▸ **Assignment**
Where the word "Example" shows up in the entries below, please copy the whole line.

(Stored data entries)
■ ■ ■ ■ ■

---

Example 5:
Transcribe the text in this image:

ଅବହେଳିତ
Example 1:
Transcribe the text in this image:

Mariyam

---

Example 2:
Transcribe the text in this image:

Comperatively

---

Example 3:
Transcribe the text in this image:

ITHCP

■ ■ ■ ■ ■

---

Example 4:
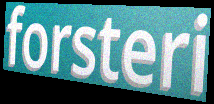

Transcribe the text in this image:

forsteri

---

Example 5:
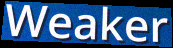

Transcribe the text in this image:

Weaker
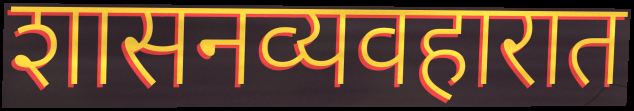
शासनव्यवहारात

■ ■ ■ ■ ■

▸ **Completed exercise**
Example 5:
Example 1:
Example 2:
Example 3:
Example 4:
Example 5:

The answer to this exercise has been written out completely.